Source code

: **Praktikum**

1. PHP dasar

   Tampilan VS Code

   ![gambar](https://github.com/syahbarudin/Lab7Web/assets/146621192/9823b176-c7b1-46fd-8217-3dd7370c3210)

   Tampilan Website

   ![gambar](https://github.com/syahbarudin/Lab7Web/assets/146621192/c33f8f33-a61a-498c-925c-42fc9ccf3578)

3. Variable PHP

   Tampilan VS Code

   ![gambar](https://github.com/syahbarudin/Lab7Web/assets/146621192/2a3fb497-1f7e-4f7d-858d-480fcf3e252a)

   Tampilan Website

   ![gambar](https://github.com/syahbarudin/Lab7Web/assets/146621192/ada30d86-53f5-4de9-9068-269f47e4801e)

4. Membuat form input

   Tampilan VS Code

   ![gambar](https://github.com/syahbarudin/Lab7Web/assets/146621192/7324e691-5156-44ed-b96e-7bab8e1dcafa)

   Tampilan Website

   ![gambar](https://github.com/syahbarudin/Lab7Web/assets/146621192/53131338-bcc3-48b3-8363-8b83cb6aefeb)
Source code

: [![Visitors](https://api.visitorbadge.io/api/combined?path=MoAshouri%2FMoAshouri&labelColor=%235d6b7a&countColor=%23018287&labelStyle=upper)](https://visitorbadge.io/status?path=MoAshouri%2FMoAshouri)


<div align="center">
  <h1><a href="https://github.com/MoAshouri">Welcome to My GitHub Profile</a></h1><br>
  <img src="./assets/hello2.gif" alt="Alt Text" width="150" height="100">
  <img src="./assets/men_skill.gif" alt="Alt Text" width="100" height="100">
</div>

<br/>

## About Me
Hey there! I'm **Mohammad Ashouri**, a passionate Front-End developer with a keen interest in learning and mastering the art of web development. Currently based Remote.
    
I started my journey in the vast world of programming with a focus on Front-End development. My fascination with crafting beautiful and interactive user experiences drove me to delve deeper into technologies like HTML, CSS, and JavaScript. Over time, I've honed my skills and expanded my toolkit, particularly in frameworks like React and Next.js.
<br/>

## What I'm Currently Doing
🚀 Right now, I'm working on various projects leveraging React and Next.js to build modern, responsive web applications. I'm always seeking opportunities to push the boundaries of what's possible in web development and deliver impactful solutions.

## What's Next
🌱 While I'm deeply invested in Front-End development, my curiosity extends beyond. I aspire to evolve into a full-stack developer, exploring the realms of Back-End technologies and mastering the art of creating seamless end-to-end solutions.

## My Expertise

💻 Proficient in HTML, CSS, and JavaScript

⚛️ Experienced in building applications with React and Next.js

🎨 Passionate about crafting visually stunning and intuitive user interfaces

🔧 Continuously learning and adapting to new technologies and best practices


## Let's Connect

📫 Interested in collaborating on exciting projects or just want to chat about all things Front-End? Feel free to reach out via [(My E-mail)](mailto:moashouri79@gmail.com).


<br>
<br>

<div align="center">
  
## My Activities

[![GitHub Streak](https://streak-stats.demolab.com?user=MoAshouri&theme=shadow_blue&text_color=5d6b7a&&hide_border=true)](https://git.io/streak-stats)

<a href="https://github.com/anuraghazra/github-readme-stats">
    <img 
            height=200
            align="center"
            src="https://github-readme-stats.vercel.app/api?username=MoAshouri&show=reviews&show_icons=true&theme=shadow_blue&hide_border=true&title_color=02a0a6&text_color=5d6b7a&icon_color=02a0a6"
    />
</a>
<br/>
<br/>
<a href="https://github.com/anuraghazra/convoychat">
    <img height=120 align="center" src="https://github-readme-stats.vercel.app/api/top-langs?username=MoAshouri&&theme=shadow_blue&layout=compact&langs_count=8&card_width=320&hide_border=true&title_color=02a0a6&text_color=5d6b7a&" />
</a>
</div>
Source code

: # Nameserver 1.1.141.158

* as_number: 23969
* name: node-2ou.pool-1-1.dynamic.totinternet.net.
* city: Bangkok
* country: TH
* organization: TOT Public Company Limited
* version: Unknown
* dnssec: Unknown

- - - - - - -

In the listing, find each line with the string "href" and copy it.

**FINISHED EXERCISE**:
  <h1><a href="https://github.com/MoAshouri">Welcome to My GitHub Profile</a></h1><br>
<a href="https://github.com/anuraghazra/github-readme-stats">
<a href="https://github.com/anuraghazra/convoychat">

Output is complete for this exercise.